### Working data
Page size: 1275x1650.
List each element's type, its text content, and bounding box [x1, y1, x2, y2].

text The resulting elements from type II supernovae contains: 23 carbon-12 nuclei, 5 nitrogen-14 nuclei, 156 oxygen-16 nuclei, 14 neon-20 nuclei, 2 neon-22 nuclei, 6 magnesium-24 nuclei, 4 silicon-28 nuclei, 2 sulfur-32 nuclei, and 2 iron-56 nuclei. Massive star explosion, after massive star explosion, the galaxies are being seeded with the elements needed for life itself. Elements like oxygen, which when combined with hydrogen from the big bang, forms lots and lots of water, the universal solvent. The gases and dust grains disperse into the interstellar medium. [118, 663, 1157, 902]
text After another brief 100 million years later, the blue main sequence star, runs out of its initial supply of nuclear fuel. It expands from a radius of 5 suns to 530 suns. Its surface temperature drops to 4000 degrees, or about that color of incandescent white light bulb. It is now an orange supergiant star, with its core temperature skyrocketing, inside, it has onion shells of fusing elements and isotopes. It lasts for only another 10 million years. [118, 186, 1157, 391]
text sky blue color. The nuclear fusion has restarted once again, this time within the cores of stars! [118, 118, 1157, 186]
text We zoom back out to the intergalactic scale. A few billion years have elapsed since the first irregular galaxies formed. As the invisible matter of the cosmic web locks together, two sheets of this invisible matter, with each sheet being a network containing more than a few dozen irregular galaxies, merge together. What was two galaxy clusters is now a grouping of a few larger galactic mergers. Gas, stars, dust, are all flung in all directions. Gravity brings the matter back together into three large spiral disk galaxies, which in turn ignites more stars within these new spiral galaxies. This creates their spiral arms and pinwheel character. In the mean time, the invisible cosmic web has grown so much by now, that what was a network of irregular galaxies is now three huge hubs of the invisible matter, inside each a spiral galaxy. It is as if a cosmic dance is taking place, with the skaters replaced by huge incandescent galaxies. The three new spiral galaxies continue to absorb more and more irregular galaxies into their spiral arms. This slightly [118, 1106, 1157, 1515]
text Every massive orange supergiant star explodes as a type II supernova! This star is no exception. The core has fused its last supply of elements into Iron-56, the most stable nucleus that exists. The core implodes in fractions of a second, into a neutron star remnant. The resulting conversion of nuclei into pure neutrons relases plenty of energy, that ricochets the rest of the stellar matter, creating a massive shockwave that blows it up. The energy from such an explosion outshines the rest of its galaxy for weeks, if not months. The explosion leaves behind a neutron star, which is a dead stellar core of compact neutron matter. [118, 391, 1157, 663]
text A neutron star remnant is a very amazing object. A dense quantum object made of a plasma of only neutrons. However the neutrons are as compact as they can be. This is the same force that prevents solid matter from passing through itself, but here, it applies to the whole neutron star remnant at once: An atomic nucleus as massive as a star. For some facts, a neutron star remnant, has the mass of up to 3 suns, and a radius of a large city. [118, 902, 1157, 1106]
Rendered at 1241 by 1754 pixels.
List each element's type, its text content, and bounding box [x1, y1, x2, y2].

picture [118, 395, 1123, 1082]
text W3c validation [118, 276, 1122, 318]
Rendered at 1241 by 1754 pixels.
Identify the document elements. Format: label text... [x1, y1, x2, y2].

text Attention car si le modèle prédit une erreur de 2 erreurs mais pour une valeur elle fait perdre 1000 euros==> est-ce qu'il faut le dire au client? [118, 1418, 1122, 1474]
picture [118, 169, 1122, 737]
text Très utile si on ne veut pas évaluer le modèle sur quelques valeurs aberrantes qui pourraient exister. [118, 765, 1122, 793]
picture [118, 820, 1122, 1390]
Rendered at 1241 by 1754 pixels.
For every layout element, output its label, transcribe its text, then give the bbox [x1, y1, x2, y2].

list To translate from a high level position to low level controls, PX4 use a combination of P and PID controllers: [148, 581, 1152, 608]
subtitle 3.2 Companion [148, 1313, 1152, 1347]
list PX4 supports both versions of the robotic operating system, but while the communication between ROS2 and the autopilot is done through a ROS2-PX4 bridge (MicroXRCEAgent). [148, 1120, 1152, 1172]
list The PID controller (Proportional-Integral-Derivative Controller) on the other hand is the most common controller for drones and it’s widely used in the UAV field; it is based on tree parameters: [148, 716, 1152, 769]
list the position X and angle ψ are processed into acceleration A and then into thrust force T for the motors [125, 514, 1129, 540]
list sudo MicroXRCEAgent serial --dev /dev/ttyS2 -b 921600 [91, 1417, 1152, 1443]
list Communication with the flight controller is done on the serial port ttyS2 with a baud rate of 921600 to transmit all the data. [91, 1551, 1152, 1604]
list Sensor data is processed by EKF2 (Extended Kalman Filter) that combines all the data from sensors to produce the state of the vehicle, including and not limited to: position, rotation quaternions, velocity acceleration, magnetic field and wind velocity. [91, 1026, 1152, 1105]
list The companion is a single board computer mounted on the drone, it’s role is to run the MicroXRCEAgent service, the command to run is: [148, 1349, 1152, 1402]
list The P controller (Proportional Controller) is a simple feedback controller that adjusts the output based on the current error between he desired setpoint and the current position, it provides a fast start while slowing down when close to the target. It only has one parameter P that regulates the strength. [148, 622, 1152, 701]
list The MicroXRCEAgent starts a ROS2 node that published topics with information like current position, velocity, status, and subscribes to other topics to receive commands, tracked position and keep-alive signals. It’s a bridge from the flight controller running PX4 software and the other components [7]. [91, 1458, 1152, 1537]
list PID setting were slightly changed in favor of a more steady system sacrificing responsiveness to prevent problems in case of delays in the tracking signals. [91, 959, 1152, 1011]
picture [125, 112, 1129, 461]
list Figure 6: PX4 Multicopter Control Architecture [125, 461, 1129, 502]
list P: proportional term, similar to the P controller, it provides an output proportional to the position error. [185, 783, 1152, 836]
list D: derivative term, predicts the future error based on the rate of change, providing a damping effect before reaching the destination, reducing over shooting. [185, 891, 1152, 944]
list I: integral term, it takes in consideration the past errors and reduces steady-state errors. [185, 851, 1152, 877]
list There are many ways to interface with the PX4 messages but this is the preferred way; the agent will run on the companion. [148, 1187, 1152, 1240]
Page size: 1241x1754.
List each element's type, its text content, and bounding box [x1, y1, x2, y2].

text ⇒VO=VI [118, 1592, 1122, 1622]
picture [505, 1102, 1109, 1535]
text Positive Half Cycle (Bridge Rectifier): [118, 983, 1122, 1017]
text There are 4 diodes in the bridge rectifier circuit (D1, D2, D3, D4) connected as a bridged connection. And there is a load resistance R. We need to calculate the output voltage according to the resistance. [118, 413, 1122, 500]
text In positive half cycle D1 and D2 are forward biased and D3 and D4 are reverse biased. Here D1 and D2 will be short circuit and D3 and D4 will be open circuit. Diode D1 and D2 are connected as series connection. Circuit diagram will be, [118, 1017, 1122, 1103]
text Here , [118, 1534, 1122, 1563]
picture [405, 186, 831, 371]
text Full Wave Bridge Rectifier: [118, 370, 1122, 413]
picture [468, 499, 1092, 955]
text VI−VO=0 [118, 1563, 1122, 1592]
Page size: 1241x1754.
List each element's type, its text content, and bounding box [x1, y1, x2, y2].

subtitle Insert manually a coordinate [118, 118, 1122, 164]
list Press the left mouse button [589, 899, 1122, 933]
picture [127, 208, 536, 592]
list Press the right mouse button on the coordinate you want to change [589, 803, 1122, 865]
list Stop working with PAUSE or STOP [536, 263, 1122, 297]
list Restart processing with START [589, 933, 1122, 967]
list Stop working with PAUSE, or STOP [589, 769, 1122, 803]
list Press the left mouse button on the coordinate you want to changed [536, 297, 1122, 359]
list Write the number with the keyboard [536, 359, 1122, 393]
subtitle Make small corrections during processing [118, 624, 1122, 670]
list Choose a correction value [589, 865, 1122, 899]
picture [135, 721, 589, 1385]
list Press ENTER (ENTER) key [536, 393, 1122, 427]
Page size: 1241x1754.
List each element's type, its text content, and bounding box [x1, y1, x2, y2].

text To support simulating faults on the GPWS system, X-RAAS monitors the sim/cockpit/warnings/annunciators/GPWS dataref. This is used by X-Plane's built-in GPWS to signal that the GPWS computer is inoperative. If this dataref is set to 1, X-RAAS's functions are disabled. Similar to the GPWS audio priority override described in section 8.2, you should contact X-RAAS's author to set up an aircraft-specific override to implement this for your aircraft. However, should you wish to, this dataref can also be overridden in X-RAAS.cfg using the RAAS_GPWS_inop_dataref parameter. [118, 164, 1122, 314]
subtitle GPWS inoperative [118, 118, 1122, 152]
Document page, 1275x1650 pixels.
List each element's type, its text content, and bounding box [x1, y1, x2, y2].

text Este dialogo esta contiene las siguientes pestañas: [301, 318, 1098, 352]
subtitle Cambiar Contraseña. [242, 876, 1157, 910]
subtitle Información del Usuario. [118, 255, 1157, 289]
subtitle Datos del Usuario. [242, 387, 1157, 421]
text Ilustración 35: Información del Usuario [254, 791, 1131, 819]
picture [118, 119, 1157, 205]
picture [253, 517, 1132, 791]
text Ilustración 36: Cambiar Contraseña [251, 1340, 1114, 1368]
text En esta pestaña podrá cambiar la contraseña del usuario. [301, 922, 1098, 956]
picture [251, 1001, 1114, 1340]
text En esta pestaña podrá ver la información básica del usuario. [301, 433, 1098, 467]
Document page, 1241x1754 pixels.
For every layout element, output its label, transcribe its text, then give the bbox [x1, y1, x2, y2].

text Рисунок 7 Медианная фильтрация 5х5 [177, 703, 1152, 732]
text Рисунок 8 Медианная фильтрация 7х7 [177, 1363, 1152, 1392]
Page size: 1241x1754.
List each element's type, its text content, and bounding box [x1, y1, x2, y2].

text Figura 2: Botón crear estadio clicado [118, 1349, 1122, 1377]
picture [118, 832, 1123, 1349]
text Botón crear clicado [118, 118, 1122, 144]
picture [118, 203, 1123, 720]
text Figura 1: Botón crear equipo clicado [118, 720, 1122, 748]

### The exercise
Render the rows from the beginning through the line containing "text The resulting", inclusive, as a JSON list of strings with one string per line, omitting blank lines.

### Task solution
[
  "Page size: 1275x1650.",
  "List each element's type, its text content, and bounding box [x1, y1, x2, y2].",
  "text The resulting elements from type II supernovae contains: 23 carbon-12 nuclei, 5 nitrogen-14 nuclei, 156 oxygen-16 nuclei, 14 neon-20 nuclei, 2 neon-22 nuclei, 6 magnesium-24 nuclei, 4 silicon-28 nuclei, 2 sulfur-32 nuclei, and 2 iron-56 nuclei. Massive star explosion, after massive star explosion, the galaxies are being seeded with the elements needed for life itself. Elements like oxygen, which when combined with hydrogen from the big bang, forms lots and lots of water, the universal solvent. The gases and dust grains disperse into the interstellar medium. [118, 663, 1157, 902]"
]